Kalenin olduğu tepeden aşağıya süzülen evler var demiştim ya, işte o evlerin yanında sıcak su hamamlarını hala görebilirsiniz. Evler ve hamamlar arasında da tepenin içlerine doğru kıvrılan bir yar vardır. Oradan yürüdüğünüz zaman yolun sonunda ince bir şelale gibi akan sülfürlü suyu görürsünüz. Koku pek hoş değil, sülfür kokusu biraz osuruk kokusu gibi... Ama oralarda gezmek, dolaşmak çok keyiflidir, sadece hamamların yanından geçerken ağzınızdan nefes alın!
Hamamların olduğu yardan çıktınız, karşı sağ tarafta dik kayalık yamaç ve ucundaki evler, tam karşınızda Vahdang Heykeli, sola doğru giderseniz şehrin turistik eğlence merkezi olan Sharden bölgesine çıkarsınız. Birbirine paralel iki küçük sokakta barlar, kafeler, restoranlar... Yaz akşamları bu iki sokak insanla dolup taşar. Gürcüler, yemeyi içmeyi çok seviyorlar. Hayat yeme-içme üzerine kurulu desem yeridir! Sokaklarda gezerken, şerefe kadeh kaldırdıklarında söyledikleri "gamarjos! gagimarjos! gaumarjos!" bağırışları eksik olmaz. Sosyal hayatta ve gece hayatında, kadınların varlığı çok baskın. Gürcü kadınları genel olarak çok güçlü ve baskın karakterler zaten. Daha çalışkan oldukları için ev ekonomisine katkıları büyük, hatta hatırı sayılacak sayıda hanede evin direği kadın... İş hayatında çok aktifler ve aynı şekilde eğlence hayatında da sayıca üstün olduklarını söyleyebilirim.
Neyse biz turumuza devam edelim: Sharden 1 ve Sharden 2, iki paralel sokak demiştim ya, yürüdünüz ve sonunda bu iki sokak küçük bir meydanda birleşir. Karşınızda minik bir park ve sağ tarafınızda devam eden ara yolu görürsünüz.
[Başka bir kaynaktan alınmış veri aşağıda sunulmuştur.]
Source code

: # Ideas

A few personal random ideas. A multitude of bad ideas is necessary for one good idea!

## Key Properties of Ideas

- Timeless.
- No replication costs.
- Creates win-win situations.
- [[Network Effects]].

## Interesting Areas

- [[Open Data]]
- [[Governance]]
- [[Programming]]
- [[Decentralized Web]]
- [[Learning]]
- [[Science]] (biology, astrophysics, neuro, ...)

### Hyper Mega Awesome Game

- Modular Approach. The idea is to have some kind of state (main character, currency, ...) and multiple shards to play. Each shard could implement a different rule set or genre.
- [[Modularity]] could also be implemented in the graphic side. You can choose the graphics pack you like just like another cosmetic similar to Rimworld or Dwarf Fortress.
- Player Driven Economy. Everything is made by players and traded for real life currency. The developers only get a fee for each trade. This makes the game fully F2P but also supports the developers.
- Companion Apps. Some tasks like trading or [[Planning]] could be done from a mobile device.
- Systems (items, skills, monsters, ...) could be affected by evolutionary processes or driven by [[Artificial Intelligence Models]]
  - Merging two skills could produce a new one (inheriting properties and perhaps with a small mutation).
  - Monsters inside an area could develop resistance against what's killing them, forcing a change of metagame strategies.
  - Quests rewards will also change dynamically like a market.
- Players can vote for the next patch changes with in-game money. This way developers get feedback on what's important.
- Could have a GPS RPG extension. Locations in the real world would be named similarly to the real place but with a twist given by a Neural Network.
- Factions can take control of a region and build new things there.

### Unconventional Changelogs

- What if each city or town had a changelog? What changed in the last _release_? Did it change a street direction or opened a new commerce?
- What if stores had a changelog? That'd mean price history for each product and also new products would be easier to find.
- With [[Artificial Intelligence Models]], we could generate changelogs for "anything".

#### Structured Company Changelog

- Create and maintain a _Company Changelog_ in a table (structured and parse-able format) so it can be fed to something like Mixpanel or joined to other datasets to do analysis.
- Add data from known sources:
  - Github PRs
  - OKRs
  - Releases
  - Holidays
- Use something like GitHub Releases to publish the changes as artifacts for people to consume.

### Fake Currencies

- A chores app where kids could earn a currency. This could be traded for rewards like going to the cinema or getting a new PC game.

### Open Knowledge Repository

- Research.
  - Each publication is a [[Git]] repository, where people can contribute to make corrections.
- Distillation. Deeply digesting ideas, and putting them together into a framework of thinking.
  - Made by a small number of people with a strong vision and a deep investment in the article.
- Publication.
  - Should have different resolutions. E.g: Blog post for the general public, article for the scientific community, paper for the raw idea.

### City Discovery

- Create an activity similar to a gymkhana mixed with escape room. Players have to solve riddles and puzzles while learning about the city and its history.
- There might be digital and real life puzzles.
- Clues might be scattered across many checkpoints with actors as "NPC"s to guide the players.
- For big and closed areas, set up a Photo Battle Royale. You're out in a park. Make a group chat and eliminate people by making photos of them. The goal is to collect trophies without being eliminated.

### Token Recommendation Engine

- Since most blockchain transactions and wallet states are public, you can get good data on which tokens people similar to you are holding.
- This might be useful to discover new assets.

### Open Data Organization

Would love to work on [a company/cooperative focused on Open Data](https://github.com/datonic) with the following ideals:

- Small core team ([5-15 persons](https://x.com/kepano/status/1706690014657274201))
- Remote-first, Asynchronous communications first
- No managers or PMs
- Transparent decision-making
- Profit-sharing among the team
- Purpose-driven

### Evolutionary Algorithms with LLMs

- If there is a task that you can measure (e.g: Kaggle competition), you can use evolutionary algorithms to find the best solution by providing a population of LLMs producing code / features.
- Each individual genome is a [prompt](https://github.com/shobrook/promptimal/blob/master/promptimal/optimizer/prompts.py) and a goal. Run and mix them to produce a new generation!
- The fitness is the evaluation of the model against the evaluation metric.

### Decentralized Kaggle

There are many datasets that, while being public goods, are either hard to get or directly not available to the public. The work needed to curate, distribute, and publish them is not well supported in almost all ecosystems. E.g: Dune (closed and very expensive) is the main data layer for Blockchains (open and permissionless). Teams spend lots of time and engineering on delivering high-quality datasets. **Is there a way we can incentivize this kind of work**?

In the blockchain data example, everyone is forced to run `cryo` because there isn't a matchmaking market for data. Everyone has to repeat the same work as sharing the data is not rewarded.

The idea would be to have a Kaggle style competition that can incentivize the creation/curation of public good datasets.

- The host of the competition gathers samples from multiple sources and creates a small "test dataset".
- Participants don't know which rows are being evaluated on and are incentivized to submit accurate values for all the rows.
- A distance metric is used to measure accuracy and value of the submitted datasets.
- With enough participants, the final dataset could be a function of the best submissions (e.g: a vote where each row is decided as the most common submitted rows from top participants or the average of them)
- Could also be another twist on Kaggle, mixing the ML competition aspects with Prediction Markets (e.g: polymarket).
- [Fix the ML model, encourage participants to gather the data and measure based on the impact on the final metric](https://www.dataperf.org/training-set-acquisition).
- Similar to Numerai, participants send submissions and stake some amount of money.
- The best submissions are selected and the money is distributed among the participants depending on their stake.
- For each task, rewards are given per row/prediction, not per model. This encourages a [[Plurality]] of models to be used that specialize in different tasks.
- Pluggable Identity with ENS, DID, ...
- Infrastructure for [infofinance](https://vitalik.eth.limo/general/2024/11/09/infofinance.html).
O sağdan devam edin, müzeyi geçer geçmez güzel bir Ermeni kilisesi ve sonra Sharden 3 girişini görürsünüz. Eğlencenin olduğu 3. sokak. Bu bölgede girdiğiniz her sokakta sizi başka bir sürpriz karşılar, hele Mayıs ve Haziran aylarında Tiflis'in güzelliği ve dokusu sizi büyüler! Güzel şaraplar, leziz yemekler, sokakları dolduran eğlenceli ve keyifli insanlar, çiçek gibi açan bir şehir oluverir!
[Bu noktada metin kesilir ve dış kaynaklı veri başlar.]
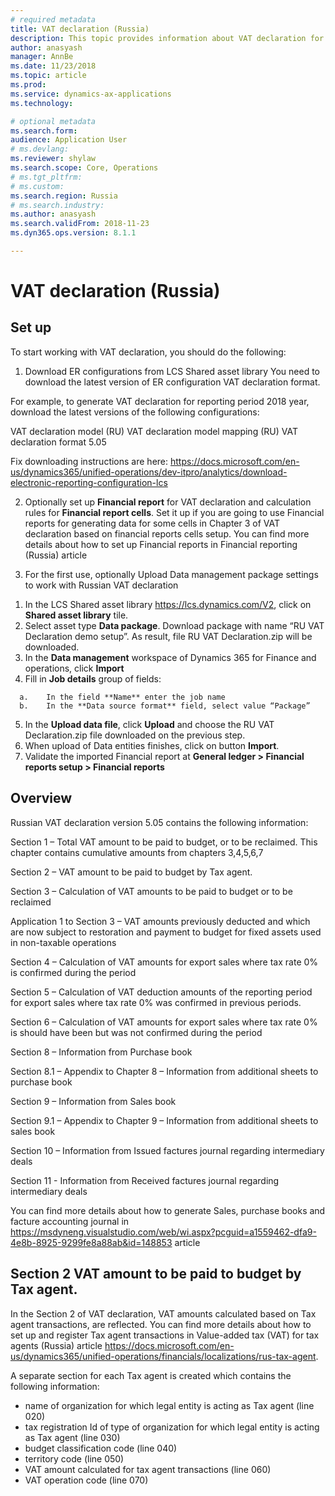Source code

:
 ```yaml
---
# required metadata
title: VAT declaration (Russia)
description: This topic provides information about VAT declaration for Russia
author: anasyash
manager: AnnBe
ms.date: 11/23/2018
ms.topic: article
ms.prod: 
ms.service: dynamics-ax-applications
ms.technology: 

# optional metadata
ms.search.form:  
audience: Application User
# ms.devlang: 
ms.reviewer: shylaw
ms.search.scope: Core, Operations
# ms.tgt_pltfrm: 
# ms.custom: 
ms.search.region: Russia
# ms.search.industry: 
ms.author: anasyash
ms.search.validFrom: 2018-11-23
ms.dyn365.ops.version: 8.1.1

---
```


# VAT declaration (Russia)

## Set up

To start working with VAT declaration, you should do the following:

1.	Download ER configurations from LCS Shared asset library
You need to download the latest version of ER configuration VAT declaration format.

For example, to generate VAT declaration for reporting period 2018 year, download the latest versions of the following configurations:

   VAT declaration model (RU)
       VAT declaration model mapping (RU)
       VAT declaration format 5.05

Fix downloading instructions are here:
https://docs.microsoft.com/en-us/dynamics365/unified-operations/dev-itpro/analytics/download-electronic-reporting-configuration-lcs 

2.	Optionally set up **Financial report** for VAT declaration and calculation rules for **Financial report cells**. Set it up if you are going to use Financial reports for generating data for some cells in Chapter 3 of VAT declaration based on financial reports cells setup.
You can find more details about how to set up Financial reports in Financial reporting (Russia) article 

3.	For the first use, optionally Upload Data management package settings to work with Russian VAT declaration


   1)	In the LCS Shared asset library https://lcs.dynamics.com/V2, click on **Shared asset library** tile.
   2)	Select asset type **Data package**. Download package with name “RU VAT Declaration demo setup”. As result, file RU VAT  Declaration.zip will be downloaded.
   3)	In the **Data management** workspace of Dynamics 365 for Finance and operations, click **Import**
   4)	Fill in **Job details** group of fields:
  
      a.	In the field **Name** enter the job name
      b.	In the **Data source format** field, select value “Package”
      
   5)	In the **Upload data file**, click **Upload** and choose the RU VAT Declaration.zip file downloaded on the previous step.
   6)	When upload of Data entities finishes, click on button **Import**.
   7)	Validate the imported Financial report at **General ledger > Financial reports setup > Financial reports**

## Overview

Russian VAT declaration version 5.05 contains the following information:

Section 1 – Total VAT amount to be paid to budget, or to be reclaimed. This chapter contains cumulative amounts from chapters 3,4,5,6,7

Section 2 – VAT amount to be paid to budget by Tax agent. 

Section 3 – Calculation of VAT amounts to be paid to budget or to be reclaimed

Application 1 to Section 3 – VAT amounts previously deducted and which are now subject to restoration and payment to budget for fixed assets used in non-taxable operations

Section 4 – Calculation of VAT amounts for export sales where tax rate 0% is confirmed during the period

Section 5 – Calculation of VAT deduction amounts of the reporting period for export sales where tax rate 0% was confirmed in previous periods.

Section 6 – Calculation of VAT amounts for export sales where tax rate 0% is should have been but was not confirmed during the period

Section 8 – Information from Purchase book

Section 8.1 – Appendix to Chapter 8 – Information from additional sheets to purchase book

Section 9 – Information from Sales book

Section 9.1 – Appendix to Chapter 9 – Information from additional sheets to sales book

Section 10 – Information from Issued factures journal regarding intermediary deals

Section 11 - Information from Received factures journal regarding intermediary deals

You can find more details about how to generate Sales, purchase books and facture accounting journal in https://msdyneng.visualstudio.com/web/wi.aspx?pcguid=a1559462-dfa9-4e8b-8925-9299fe8a88ab&id=148853 article


## Section 2 VAT amount to be paid to budget by Tax agent.

In the Section 2 of VAT declaration, VAT amounts calculated based on Tax agent transactions, are reflected. 
You can find more details about how to set up and register Tax agent transactions in Value-added tax (VAT) for tax agents (Russia) article https://docs.microsoft.com/en-us/dynamics365/unified-operations/financials/localizations/rus-tax-agent.

A separate section for each Tax agent is created which contains the following information:

- name of organization for which legal entity is acting as Tax agent (line 020)
- tax registration Id of type of organization for which legal entity is acting as Tax agent (line 030)
- budget classification code (line 040)
- territory code (line 050)
- VAT amount calculated for tax agent transactions (line 060)
- VAT operation code (line 070)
Benim en sevdiğim yer, Sharden'den yukarıya doğru çıktığınızda karşınıza çıkan Özgürlük Meydanı ve meydan itibariyle başlayan Rustaveli Caddesi. Meydandan girdiğiniz ara sokaklar, Sololaki bölgesi diye adlandırılır. Sayısı Şarap evi, küçük restoranlar ve özellikle turistlere kiralanan tarihi evlerle doludur. Çok keyifli cafeler de vardır (özellikle Burberry mağazasını geçip sola dönerseniz, sizi birkaç sürpriz karşılayabilir). Yok sola dönmeyip dümdüz devam ederseniz Mtatsminda bölgesine gidilir. Şehri tepeden gören evler, genellikle üst gelir grubu ve expatlar için ideal bir yerleşim bölgesidir. Araba ile devam ederseniz, TV kulesinin olduğu Mtatsminda Parkı'da ulaşırsınız. Kesinlikle gidilip görülmesi gereken bu parkın içinde Lunapark, eğlence alanları, şehrin manzarasını en güzel görebileceğiniz teraslar ve keyifli birkaç restoran vardır. Arabanız yoksa, Füniküler (dikine çıkan tramvay-tren karışımı birşey) ile de Mtatsminda parkına çıkmak mümkün. Hatta Füniküler daha eğlenceli:)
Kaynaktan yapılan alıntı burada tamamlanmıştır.